On paper, the LG Nitro HD has the goods, with a 1.5 GHz dual-core Snapdragon CPU, 4.5-inch IPS true HD 720p display, 8-megapixel camera with 1080p HD video recording, a front-facing shooter, and Android 2.3.5. It'll run you $249.99, and joins the Samsung Galaxy S II Skyrocket and HTC Vivid in AT&T's burgeoning LTE smartphone lineup.
I've worked with it for a few days now, and while it offers some nice features, it's not my favorite LTE phone in the stable. Here's why:
- Build quality preferences are always subjective, but I don't care for the way the LG Nitro HD feels. It exudes a cheap, plastic vibe. You may be thinking that the Skyrocket (and Samsung in general) provides a similar feel, but it's different here. The plastic doesn't feel as sturdy, and it just doesn't feel like a premium phone that costs $250.
- Nitro HD is sporting the usual high-end trimmings, including a 1.5 GHz dual-core Snapdragon CPU. The phone is relatively fast most of the time, though I do notice more hangups on it than I do on the Skyrocket or Vivid. I attribute it to LG's user interface (more on that later).
- The 4.5-inch IPS display is a true 720p HD display. Images are beautiful, and overall, it comes in a close second behind HTC's Rezound. Like the LG Revolution, the touch accuracy appears to be a bit off, though. I'm always having to press things twice, as if the screen doesn't register my gestures.
- You'll get Android 2.3.5 out of the box, which would be great if it didn't come with LG's quirky custom user interface. If you've used Android before, it's like an odd mix between an early version of TouchWiz and one of the tacky UIs you'd see on an entry-level device. Beyond the aesthetics, it's clunky, and it makes the device perform worse than it should. As much of a fan as I am of skins (when they're done right), LG should have stuck with stock Android until they were able to create a skin that's suitable for a high-end device.
- AT&T's 4G LTE performs pretty well in the Charlotte area, though I've yet to see the 18-20 Mbps speeds that I see on Verizon throughout the city. In testing, I've averaged download speeds between 3 and 10 Mbps, and upload speeds between 2 and 7 Mbps. Overall, I find that AT&T's LTE is a bit more inconsistent than Verizon's; speeds are totally dependent on where you're at in the city and the time of day you're accessing it.
- Call quality is pretty great. When taking it to an AT&T dead zone over the weekend, I was able to make several phone calls, despite having intermittent chop and other white noise on the line. I found earpiece volume to be perfectly loud and the speakerphone is one of the better ones I've worked with recently.
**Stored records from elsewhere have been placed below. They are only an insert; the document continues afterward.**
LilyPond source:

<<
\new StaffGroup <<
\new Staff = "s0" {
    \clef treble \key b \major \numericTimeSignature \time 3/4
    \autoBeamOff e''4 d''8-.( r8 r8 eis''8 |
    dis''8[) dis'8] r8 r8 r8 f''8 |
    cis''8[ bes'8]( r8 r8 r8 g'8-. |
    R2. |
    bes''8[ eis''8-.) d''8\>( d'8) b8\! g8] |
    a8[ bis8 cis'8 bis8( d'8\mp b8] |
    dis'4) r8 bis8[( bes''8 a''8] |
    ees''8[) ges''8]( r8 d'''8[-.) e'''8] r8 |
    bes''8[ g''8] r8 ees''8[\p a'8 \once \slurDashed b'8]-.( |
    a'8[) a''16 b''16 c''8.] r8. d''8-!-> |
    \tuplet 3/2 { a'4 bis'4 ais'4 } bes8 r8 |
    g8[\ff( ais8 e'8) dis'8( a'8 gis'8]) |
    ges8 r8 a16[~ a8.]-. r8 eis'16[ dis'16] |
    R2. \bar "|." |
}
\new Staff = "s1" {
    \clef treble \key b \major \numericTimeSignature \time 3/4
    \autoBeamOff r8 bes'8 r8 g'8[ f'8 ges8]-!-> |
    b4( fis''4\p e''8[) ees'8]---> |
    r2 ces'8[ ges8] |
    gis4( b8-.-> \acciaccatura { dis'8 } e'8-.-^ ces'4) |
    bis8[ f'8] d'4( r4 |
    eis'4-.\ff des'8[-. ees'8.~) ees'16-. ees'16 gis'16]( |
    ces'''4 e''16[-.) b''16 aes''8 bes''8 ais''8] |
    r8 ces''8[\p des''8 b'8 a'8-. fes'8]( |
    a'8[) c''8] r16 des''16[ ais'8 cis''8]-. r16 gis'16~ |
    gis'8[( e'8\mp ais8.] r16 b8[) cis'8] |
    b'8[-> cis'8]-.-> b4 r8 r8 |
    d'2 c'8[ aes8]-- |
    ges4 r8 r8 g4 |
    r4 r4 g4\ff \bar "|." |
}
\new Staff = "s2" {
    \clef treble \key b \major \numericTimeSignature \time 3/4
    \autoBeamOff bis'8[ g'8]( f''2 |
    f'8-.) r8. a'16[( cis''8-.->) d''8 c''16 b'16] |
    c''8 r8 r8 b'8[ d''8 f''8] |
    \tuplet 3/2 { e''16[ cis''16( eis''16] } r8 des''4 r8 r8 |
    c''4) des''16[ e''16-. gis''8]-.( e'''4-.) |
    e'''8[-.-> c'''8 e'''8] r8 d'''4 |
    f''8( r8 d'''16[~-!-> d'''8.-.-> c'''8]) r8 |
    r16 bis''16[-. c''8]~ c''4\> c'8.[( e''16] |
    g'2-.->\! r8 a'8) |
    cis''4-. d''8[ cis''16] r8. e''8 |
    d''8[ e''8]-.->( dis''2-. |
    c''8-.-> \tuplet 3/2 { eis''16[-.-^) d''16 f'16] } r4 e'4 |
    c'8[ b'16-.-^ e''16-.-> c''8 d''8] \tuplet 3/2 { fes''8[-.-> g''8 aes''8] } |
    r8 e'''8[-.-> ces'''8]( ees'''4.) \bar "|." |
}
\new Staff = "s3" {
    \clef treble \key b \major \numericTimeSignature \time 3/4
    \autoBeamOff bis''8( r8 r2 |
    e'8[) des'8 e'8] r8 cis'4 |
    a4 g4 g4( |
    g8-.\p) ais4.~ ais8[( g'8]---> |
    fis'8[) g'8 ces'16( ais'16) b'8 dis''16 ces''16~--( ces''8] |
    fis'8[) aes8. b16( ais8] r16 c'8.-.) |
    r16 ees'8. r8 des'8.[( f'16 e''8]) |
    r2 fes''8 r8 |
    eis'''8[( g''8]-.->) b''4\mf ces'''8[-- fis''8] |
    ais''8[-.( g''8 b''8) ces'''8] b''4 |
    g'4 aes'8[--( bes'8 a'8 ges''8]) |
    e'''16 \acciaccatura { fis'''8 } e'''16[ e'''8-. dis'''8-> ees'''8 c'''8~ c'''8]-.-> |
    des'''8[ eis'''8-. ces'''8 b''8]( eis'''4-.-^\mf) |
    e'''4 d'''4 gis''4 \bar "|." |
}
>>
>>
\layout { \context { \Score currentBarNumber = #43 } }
- Nitro HD ships with a 1,830 mAh battery, and while I've heard some reports of poor battery life across the web, I've had no major issues with mine. It seems to be situated right between the Samsung Galaxy S II Skyrocket and HTC Vivid. I took a day and did what I would consider to be "moderate use" - made a few phone calls, sent a few text messages (to PhoneDog fans, because I left the demo number in the YouTube video), checked and responded to email, tweeted, snapped a few pictures, and downloaded some apps. Battery life was a bit worse than the Galaxy S II Skyrocket, but I made it just into the evening before the low battery warning flashed up on the display.
Choice is always a good thing, so I'm happy to see LG making a presence on AT&T's 4G LTE roadmap. But it's unfortunate that they keep placing their user interface on their high-end devices when it needs some more work. I'd expect an entry-level UI on an entry-level or mid-range device (think Pantech Breakout here), but at $249.99, Nitro HD either needs a mature UI or needs to roll with stock Android. Otherwise, it's a well-equipped smartphone that should serve users well.